His successor was Fr. Jim Robinson. He continued to build up the parish, particularly its spiritual life, over the next four years. He was replaced in 1988 by Fr. Frank Rice. He oversaw the painting of the interior of the church where the bare brick had become dark and discoloured. In 1997 Fr. Danny Canning replaced Fr. Rice. He oversaw the celebration of the 75th anniversary of the church early in 2006, not long before he left. He had also arranged for a completely new heating system for the church, but he had gone before it was installed. In the summer of 2006 Fr. Danny retired to his native Derry.

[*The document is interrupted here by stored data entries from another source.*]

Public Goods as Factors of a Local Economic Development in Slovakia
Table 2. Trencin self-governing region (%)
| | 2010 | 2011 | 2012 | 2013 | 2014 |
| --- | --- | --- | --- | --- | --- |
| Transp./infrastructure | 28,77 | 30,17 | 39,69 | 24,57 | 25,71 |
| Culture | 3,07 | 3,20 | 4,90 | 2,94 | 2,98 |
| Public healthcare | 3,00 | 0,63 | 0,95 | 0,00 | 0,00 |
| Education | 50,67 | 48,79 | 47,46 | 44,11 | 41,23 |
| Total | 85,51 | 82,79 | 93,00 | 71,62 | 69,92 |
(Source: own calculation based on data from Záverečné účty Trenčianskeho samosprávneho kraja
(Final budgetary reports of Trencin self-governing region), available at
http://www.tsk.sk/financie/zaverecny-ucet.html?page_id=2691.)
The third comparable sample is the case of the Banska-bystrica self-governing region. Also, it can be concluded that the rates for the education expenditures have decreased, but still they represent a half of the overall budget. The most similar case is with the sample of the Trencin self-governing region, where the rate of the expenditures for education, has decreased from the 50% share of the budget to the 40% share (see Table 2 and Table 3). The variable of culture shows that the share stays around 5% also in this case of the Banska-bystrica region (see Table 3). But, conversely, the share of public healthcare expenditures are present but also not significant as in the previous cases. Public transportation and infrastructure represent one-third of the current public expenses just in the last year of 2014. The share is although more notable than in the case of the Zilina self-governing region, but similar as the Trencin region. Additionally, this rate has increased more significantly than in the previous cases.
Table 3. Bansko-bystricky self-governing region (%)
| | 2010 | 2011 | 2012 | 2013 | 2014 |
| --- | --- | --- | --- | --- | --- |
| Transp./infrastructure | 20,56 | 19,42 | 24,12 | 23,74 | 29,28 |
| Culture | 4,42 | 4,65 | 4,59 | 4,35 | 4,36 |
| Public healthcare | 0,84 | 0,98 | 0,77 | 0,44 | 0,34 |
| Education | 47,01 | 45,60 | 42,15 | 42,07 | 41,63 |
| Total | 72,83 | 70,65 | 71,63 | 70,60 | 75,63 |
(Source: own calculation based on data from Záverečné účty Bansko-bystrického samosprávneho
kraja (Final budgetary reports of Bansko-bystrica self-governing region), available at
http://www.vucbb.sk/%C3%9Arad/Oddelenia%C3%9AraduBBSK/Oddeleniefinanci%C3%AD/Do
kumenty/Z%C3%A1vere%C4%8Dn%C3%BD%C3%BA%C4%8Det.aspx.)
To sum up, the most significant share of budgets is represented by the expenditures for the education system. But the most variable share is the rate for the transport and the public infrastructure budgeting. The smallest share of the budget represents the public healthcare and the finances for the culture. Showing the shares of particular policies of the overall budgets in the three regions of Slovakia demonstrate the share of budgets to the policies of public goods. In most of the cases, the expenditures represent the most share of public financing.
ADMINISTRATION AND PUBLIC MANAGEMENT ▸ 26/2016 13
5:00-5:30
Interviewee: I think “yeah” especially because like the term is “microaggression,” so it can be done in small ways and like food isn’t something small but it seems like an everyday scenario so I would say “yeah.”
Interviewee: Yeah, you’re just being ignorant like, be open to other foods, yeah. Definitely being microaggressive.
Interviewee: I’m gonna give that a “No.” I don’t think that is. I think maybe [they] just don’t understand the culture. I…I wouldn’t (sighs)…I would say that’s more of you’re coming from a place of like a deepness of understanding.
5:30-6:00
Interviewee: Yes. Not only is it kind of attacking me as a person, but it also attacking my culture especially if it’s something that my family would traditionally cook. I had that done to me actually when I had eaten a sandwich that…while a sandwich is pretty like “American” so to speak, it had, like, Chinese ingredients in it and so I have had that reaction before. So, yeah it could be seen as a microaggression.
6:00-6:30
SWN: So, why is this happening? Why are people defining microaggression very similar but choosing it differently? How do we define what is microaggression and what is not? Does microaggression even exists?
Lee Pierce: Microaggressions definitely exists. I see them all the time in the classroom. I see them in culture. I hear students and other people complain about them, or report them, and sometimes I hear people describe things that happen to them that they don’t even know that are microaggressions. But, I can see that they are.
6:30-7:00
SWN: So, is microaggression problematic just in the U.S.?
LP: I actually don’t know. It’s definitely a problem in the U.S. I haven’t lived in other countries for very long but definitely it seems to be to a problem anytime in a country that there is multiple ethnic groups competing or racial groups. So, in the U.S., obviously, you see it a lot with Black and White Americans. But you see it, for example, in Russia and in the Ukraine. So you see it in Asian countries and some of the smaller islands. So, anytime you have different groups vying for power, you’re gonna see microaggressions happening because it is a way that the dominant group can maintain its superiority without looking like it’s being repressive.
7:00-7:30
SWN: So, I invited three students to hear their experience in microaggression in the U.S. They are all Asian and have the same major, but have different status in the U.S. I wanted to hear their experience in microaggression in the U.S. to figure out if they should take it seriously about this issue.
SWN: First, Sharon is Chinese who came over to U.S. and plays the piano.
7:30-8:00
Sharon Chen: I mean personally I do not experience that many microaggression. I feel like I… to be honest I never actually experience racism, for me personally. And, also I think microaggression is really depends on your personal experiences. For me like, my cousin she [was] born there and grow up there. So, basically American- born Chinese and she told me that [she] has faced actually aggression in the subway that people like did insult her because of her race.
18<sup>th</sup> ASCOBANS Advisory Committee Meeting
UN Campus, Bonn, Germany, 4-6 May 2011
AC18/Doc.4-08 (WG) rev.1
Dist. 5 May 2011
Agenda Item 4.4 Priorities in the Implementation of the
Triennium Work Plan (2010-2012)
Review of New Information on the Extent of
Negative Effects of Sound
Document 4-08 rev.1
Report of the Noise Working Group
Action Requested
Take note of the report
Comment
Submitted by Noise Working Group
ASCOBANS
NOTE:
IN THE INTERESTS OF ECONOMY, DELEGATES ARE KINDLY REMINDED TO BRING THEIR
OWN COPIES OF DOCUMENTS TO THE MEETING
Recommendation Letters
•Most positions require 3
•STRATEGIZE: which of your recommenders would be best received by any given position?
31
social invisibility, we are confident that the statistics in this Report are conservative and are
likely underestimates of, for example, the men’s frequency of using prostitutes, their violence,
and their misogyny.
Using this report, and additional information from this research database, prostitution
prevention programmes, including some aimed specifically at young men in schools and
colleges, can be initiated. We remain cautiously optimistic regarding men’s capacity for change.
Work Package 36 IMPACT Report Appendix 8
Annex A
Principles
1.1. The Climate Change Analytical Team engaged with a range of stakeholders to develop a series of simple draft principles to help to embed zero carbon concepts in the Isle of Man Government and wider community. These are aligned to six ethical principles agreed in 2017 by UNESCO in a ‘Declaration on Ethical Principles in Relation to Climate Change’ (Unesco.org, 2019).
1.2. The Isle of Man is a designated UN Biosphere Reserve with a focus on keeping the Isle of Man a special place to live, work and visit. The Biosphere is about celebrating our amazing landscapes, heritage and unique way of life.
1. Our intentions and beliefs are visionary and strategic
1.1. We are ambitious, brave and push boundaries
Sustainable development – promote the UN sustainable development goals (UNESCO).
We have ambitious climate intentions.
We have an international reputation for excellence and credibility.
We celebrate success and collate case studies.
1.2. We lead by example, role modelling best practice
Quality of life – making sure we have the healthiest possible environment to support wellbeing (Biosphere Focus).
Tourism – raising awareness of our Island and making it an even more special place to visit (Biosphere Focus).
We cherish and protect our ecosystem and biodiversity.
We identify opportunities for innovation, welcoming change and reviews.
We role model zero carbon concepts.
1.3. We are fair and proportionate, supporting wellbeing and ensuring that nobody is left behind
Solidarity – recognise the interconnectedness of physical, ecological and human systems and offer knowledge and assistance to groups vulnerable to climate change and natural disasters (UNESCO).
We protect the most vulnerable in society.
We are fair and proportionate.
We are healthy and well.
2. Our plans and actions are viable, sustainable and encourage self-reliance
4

Fr. John arrived in September 2006 and he began an extensive programme of refurbishment in the church, the hall and the presbytery. A new sound system was installed in church, the floor was sanded and varnished, the sanctuary carpet was replaced, a whole matching set of furniture was installed in the sanctuary, personalised with the Cross of St. Chad. Meanwhile, the parish continued to develop as an active and welcoming community with many long-standing groups and organizations continuing to flourish as they do to this day. In 2007, Bishop Brian grouped the parishes of the Diocese into Local Pastoral Areas, so that parishes could co-operate more effectively with each other and share resources. St. Chad’s was linked again with its daughter churches, St. Ann’s and Christ Church.
Fr John retired in September 2019. For a few months St Chad’s was under the pastoral care of Christ Church Heald Green, until Fr Sean’s arrival in February 2020.